Govt to go in for long term bonds to fund fiscal deficit

The 2020-21 Financial Year budget of the government has a gaping and record fiscal deficit hole of 7.36 percent or Nu 15.329 billion (bn).

Of this amount the government plans to borrow Nu 13.592 bn from the domestic borrowings.

While a portion of this amount will be met with the usual Treasury Bills (T-Bills) the problem with T-Bills are that they are only short-term borrowings that are not convenient be used for long-term projects. T-Bills have to be renewed every three months or so.

The government availed T-Bills of Nu 1.6 bn in June 2020 alone to meet short term cash management.

The Finance Minister Namgay Tshering said that to address fiscal deficit the government will issue long term bonds.

He said the bonds will be bought by the Financial Institutions (FIs) for a certain interest rate and they can be redeemed later.

Lyonpo said that the money raised from the bonds will be pumped into the budgetary systems and be used for capital works.

According to Investopedia a government bond is a debt security issued by a government to support government spending and obligations. Government bonds can pay periodic interest payments called coupon payments. Government bonds issued by national governments are often considered low-risk investments since the issuing government backs them.

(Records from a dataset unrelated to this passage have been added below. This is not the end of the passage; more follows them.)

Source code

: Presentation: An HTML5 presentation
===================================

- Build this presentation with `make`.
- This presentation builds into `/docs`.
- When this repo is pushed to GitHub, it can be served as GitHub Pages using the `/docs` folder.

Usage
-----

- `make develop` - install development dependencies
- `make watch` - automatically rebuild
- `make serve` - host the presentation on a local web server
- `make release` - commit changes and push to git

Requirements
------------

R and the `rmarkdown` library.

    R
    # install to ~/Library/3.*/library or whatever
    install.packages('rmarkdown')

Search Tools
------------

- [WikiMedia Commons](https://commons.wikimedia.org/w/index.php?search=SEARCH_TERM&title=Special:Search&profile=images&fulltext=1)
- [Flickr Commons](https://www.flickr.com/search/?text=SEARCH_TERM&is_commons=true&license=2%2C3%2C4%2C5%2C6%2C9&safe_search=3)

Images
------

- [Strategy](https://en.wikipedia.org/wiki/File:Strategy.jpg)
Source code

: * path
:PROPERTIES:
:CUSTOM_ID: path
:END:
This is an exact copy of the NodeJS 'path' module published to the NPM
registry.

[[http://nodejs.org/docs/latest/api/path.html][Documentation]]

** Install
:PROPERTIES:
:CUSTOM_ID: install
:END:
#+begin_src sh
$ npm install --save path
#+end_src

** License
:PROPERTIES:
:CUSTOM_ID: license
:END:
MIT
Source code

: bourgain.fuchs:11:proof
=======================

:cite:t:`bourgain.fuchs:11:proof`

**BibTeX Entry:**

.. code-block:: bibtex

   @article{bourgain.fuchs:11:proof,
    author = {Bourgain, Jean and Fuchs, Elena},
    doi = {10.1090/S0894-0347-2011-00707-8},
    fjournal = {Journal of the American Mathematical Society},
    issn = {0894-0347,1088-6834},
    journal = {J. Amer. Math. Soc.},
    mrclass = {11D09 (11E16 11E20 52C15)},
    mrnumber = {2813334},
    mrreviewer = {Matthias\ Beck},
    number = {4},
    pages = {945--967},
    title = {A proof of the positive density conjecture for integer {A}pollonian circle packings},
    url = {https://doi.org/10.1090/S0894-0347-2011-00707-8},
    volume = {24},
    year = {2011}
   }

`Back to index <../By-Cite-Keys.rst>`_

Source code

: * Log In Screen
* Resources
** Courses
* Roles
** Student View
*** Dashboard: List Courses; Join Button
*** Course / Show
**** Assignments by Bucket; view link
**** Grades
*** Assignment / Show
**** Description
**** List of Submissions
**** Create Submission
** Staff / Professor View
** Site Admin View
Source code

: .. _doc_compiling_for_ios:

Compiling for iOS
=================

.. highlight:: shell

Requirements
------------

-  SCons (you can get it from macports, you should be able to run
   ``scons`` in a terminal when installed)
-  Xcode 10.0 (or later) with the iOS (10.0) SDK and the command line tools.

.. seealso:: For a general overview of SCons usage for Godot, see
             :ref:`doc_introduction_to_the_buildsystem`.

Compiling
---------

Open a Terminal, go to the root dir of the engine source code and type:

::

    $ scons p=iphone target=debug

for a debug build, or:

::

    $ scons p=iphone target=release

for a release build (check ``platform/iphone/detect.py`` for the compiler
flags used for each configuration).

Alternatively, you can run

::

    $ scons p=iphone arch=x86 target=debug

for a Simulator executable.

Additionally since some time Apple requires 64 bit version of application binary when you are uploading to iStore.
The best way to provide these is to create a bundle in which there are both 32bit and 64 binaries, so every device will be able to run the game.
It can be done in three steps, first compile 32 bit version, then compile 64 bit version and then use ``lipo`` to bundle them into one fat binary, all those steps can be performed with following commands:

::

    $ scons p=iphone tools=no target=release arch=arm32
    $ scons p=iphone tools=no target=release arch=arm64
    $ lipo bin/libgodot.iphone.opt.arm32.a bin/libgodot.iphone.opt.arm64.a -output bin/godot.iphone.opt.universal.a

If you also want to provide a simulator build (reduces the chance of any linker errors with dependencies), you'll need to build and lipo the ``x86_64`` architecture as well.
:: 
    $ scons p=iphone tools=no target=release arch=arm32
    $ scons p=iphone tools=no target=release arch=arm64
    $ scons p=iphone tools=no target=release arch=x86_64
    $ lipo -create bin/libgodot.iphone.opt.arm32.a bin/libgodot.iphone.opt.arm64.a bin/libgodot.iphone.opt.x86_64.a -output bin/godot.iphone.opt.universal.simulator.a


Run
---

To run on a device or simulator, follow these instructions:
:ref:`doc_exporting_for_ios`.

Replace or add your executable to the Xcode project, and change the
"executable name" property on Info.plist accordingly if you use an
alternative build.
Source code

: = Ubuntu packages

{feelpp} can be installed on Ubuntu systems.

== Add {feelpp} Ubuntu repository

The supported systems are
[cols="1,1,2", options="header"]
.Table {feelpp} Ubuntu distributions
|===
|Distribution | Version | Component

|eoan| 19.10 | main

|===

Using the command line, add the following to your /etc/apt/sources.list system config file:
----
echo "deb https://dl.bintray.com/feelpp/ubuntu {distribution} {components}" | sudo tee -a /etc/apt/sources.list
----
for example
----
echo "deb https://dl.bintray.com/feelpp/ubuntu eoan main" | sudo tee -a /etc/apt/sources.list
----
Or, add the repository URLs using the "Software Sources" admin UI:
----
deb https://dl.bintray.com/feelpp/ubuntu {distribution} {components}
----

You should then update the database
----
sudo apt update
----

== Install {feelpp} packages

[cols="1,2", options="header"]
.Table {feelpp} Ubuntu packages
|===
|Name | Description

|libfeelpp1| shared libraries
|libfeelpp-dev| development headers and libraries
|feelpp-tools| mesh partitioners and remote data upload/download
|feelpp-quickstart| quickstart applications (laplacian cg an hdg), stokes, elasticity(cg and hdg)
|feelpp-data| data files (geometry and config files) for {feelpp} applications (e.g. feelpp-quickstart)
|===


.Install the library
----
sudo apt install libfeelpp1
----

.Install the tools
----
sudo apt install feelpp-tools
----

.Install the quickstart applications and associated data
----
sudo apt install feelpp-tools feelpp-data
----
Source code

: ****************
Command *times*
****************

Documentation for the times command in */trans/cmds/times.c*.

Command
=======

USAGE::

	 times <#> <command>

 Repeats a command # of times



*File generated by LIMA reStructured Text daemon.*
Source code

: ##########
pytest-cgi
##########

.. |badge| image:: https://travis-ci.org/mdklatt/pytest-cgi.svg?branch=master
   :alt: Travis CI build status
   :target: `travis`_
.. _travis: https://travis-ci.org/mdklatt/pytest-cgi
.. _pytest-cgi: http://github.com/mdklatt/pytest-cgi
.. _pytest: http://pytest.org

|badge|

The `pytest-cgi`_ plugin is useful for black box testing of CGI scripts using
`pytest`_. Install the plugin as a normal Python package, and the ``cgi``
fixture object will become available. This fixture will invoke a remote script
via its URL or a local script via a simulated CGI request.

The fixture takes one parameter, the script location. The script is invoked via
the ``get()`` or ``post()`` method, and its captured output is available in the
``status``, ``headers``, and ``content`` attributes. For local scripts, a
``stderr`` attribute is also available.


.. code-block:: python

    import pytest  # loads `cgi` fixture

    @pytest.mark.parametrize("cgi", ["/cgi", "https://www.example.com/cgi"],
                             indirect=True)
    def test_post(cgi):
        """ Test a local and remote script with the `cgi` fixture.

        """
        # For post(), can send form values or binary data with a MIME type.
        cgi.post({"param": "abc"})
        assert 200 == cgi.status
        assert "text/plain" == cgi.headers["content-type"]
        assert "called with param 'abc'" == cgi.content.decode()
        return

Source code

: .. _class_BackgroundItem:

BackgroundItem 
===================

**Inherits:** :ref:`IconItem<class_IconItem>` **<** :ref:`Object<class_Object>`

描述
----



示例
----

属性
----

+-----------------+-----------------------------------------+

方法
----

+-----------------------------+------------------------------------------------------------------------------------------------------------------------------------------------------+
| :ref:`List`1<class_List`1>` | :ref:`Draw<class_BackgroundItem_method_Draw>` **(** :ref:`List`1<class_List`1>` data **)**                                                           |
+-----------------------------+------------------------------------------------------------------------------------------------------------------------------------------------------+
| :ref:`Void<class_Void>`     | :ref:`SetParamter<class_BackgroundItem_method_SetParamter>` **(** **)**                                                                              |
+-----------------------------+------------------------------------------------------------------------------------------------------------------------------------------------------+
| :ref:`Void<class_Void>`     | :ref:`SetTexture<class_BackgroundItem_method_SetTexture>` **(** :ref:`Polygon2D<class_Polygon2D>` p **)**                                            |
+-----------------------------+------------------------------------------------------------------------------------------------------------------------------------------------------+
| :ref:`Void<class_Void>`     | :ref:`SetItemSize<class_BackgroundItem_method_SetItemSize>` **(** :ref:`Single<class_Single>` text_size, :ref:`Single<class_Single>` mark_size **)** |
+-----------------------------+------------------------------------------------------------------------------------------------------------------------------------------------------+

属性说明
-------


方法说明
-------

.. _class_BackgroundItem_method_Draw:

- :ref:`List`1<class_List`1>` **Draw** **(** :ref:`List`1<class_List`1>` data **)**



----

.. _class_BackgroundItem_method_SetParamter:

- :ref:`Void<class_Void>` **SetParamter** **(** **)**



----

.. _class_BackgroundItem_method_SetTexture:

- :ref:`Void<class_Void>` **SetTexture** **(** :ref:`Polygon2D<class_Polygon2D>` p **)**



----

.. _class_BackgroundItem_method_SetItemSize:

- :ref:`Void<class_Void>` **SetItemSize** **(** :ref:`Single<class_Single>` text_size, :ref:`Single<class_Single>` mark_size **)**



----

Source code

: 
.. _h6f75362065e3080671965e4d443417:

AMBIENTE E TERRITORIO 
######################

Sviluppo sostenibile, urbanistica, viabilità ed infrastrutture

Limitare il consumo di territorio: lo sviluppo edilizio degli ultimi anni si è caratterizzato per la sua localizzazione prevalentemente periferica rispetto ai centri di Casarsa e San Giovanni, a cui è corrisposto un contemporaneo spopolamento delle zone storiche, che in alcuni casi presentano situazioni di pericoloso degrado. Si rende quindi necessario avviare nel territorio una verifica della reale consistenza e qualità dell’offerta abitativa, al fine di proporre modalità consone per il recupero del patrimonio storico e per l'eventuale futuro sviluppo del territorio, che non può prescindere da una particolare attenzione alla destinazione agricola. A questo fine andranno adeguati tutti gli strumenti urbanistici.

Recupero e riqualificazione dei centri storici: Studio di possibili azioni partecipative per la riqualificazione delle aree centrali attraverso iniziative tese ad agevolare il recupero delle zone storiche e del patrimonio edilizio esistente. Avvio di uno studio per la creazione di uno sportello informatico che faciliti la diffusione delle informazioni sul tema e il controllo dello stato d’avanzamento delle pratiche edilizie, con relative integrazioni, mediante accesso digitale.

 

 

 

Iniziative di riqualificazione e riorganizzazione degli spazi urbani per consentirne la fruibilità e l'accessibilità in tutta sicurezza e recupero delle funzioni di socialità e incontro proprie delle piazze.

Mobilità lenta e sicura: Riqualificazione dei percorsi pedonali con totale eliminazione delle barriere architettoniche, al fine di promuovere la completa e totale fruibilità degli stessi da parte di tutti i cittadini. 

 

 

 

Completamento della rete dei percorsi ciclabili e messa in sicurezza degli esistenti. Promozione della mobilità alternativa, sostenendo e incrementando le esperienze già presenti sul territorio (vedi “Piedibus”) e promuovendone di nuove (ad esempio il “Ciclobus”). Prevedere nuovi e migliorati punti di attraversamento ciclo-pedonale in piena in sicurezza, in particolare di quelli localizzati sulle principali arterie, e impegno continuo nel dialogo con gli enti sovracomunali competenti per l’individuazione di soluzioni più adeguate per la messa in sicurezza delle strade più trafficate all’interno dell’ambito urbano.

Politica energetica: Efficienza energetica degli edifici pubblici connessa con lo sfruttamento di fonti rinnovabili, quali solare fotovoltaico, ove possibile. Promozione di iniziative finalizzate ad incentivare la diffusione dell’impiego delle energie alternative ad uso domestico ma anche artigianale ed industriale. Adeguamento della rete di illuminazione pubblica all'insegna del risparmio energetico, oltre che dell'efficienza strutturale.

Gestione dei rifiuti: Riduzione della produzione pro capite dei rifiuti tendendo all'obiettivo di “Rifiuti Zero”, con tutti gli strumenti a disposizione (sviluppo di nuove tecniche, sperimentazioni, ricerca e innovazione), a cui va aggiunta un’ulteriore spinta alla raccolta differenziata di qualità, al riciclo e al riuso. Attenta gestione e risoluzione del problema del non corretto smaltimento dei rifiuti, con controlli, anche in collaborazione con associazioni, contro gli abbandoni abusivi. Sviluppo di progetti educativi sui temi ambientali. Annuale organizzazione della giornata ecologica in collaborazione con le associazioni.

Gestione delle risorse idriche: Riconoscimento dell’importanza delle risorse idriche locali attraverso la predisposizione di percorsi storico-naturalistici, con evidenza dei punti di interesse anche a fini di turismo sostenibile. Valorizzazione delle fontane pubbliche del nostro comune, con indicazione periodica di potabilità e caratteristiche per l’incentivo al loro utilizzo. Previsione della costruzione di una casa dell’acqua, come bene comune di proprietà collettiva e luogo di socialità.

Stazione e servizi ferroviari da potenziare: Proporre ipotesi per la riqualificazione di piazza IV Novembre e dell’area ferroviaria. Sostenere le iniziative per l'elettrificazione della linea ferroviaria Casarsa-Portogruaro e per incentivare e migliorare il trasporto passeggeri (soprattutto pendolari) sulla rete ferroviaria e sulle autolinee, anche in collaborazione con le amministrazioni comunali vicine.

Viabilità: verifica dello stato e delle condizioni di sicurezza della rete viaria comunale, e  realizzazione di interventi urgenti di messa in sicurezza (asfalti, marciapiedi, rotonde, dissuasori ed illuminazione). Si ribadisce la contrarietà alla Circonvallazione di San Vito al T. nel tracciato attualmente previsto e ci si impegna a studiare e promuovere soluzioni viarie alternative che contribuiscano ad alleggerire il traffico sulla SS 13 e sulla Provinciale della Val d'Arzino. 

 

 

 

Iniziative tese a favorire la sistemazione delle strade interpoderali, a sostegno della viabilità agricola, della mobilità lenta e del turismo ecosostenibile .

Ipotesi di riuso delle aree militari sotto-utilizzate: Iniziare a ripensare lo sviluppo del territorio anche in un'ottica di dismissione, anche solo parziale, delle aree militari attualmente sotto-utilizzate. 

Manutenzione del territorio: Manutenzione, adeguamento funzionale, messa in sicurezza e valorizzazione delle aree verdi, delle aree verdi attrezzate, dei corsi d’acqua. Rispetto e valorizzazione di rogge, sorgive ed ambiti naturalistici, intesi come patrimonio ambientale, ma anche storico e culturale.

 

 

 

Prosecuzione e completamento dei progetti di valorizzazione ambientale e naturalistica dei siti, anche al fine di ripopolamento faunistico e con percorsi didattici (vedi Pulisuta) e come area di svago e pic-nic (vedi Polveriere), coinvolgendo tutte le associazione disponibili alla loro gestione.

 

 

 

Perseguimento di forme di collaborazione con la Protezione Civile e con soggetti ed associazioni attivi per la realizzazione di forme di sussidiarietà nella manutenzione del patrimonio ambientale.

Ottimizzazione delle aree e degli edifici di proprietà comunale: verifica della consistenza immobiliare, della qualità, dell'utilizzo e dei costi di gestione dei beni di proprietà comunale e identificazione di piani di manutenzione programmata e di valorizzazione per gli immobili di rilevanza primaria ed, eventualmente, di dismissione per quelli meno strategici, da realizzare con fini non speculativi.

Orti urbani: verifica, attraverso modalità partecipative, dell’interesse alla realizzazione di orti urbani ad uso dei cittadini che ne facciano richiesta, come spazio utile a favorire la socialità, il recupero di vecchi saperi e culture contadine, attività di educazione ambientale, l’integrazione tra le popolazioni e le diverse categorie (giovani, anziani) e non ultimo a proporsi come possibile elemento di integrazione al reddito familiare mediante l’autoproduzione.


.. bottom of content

The minister said that the government has not yet decided how much amount of bonds will be floated for sale to FIs, but it would be a substantial amount given the limited life period of T-Bills.

He said the final amount will depend on the situation through the year as if the COVID-19 situation worsens then some works would be shelved and so there may not be as much requirement for bonds. On the other hand, if the situation remains the same and revenue does not match up then more bonds would be in order.

Lyonpo said that the bonds will be floated in a cautious manner so as not to overcrowd the market for private players.

The minister also pointed out how bonds can be helpful for FIs as well. He said that banks have to keep around 20 percent of their deposits at a Statutory Liquidity Requirement (SLR) with RMA.

He said the banks can use some of this SLR money to buy bonds and earn income on money they ordinarily would not be able to make money off.

Lyonpo said that the issuance of bonds will also help in liquidity in the market as the government will be pumping that money into capital projects.

However, a banker on the condition of anonymity said that it will be important to ensure that the government does not mop of so much money from the FIs through bonds that there is not enough left to borrow to the private sector.

He said that banks will always prefer to buy government bonds even though the income is less than a commercial loan as a bond is backed by the government and hence is risk free.

He said this is especially relevant at a time when the Non Performing Loans (NPL) are high and the banks are  risk averse.

The banker, however, said that using the bond money to finance capital projects will help stimulate the economy.

Banks have requested the RMA to reduce the SLR from 20 to 15 percent which would release Nu 6 bn but RMA has not relented so far.

According to the Budget the regular issuance of long term bonds will help to develop the domestic debt market, apart from helping the government to meet its financing requirements.

It says the regular issuance of long-term bonds would build a bench mark yield curve, providing a pricing reference to private and corporate entities for issuance of bonds.

 It says increased primary issuances could spur secondary market transactions and will promote a vibrant domestic capital market.